Port Dover Composite School was originally given the option of remaining open until September 2013; although it has been officially declared that this school will be closed by January 31, 2013. Students who have not already transferred to Simcoe Composite School had to become permanent students there for the duration of their high school "career." Several small groups of Port Dover Composite School students had taken small tours around the Simcoe Composite School campus on November 29, 2012, in order to start the transition from into a high school outside their own community.

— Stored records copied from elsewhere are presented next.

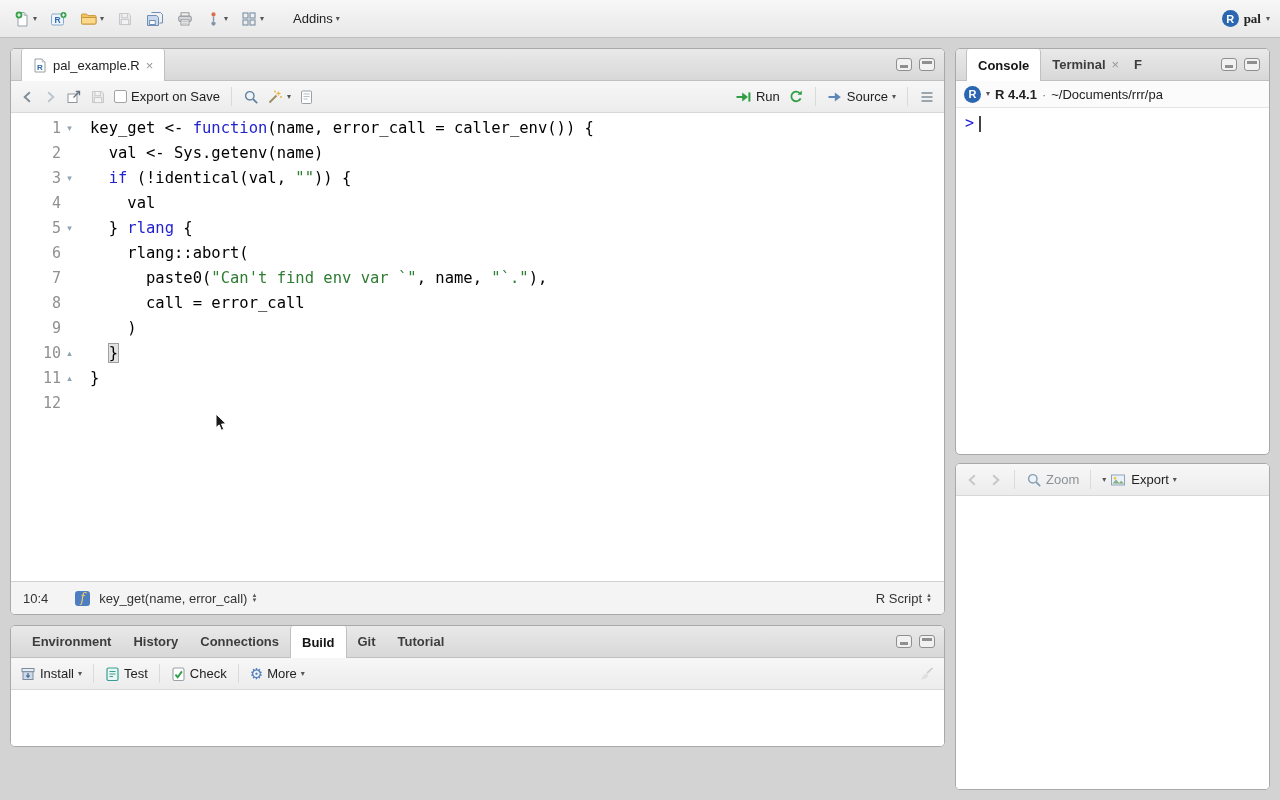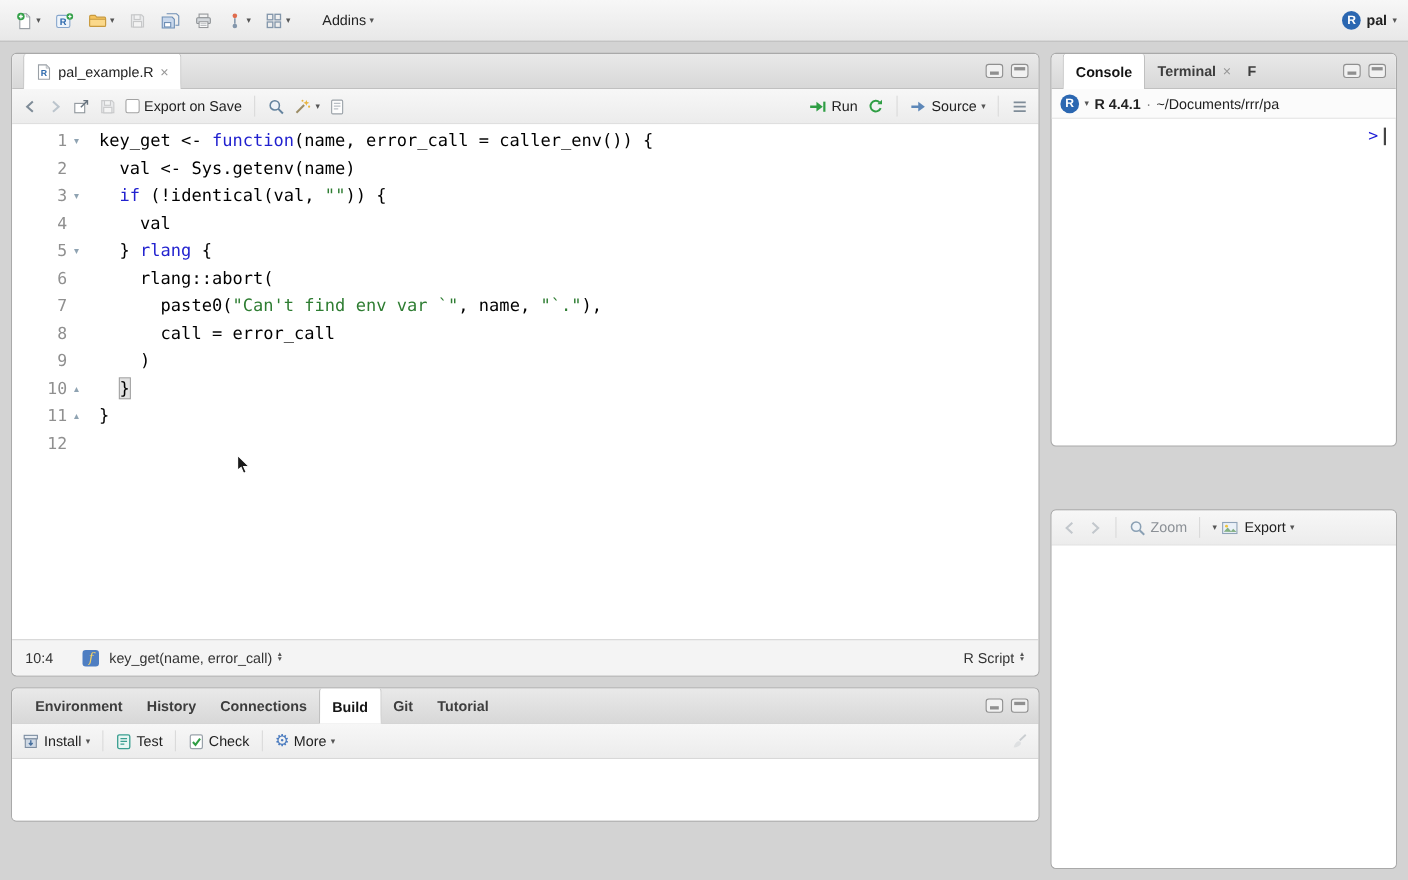--- a/index.html
+++ b/index.html
@@ -14,28 +14,28 @@
   .tbtn { display:flex; align-items:center; gap:3px; padding:3px 4px; border-radius:4px; }
   .caret { font-size:8px; color:#555; line-height:1; }
   .vsep2 { width:1px; height:19px; background:#dadada; margin:0 3px; }
   .goto-box { width:218px; height:25px; background:#fff; border:1px solid #c5c5c5;
     border-radius:5px; display:flex; align-items:center; gap:6px; padding:0 7px; margin:0 12px; }
   .goto-box input { flex:1; border:none; outline:none; font-size:13px; color:#333;
     font-family:"Liberation Sans",sans-serif; background:transparent; }
   .goto-box input::placeholder { color:#9b9b9b; }
   .tool-label { font-size:13px; color:#222; }
   .proj { margin-left:auto; display:flex; align-items:center; gap:5px; }
-  .proj-label { font-size:13px; font-weight:700; color:#222; }
+  .proj-label { font-size:13px; font-weight:700; color:#222;font-family:Liberation Serif, serif; }
   .disabled { opacity:.45; }
 
   
   .pane { position:absolute; background:#fff; border:1px solid #a9a9a9; border-radius:5px;
     overflow:hidden; display:flex; flex-direction:column; }
   #source-pane  { left:10px;  top:48px;  width:935px; height:567px; }
-  #console-pane { left:955px; top:48px;  width:315px; height:358px;text-align:right; }
+  #console-pane { left:955px; top:48px;  width:315px; height:407px; }
   #files-pane   { left:955px; top:463px; width:315px; height:327px; }
   #build-pane   { left:10px;  top:625px; width:935px; height:122px; }
 
   .tabbar { height:32px; flex:0 0 32px; background:linear-gradient(#e9e9e9,#d8d8d8);
     border-bottom:1px solid #c0c0c0; display:flex; align-items:stretch; padding-left:10px; }
   .tab { display:flex; align-items:center; gap:6px; padding:0 11px; font-size:13px;
     font-weight:700; color:#3d3d3d; white-space:nowrap; }
   .tab.active { background:#fff; color:#141414; border-left:1px solid #c0c0c0;
     border-right:1px solid #c0c0c0; border-radius:3px 3px 0 0; margin-bottom:-1px; }
   .tab .close { font-size:13px; color:#979797; font-weight:400; }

Had the traditional Norfolk County high school boundaries been strictly enforced as it been in the past, the students would have filled 78% of the school's total capacity. The worst possible outcome for PDCS coming into the 2012–13 school year was to have classes until the end of January 2013 with each class having less than six students attending, before closing the high school permanently. This has already been achieved despite adding wi-fi Internet access and Smart Boards in an attempt to lure more teenagers into attending PDCS. Most of the students who have attended Port Dover Composite School in the previous (2011–12) school year have left in a sudden "exodus" to attend Simcoe Composite School in the search of better school programs. Only 14 teachers have remained at the high school as of the beginning of the 2012–13 school year.

In addition, almost all athletic teams have been eliminated in favor of a strictly academic approach to schooling. Traditional favorites like high school football and basketball have been scrapped; with a bye given to opponents who were supposed to play against PDCS this year due to a lack of manpower needed to operate a football or girls' basketball team. Some of the less demanding sports like volleyball (for grades 11 and 12) had been given the authorization to compete by the school's athletics department; with 25% of the students on the team. Absenteeism was virtually non-existent in the final year of school operations.

Due to a declining youth population in the Port Dover area, the school was officially closed on January 31, 2013. Compared to 2001, there are 1800 fewer children and young people living in the vicinity of Port Dover Public School. Academic programs in Valley Heights Secondary School and Delhi District Secondary School have been beefed up; hoping to attract former PDCS students to those schools.

===Port Ryerse School===
Port Ryerse School is a defunct elementary school that was located in Port Ryerse. The school operated from the year 1830 until the 1950s when it was finally closed by the Norfolk Board of Education due to funding issues. Both Caucasian and African-Canadian students were photographed attending the school in the year 1898.

===Simcoe Lions School===
The Simcoe Lions School was operated as a special elementary school for the mentally challenged by the Simcoe Lions Club from 1957 until the 1970s.

===South Public School===
South Public School is also a defunct elementary school in Simcoe, Ontario, Canada.

===St. Williams Public School===
St. Williams Public School is a defunct elementary school that was located in St. Williams, Ontario, Canada. It was closed due to funding cutbacks and declining enrolment in the year 2001 after participating in the Ice Cube project.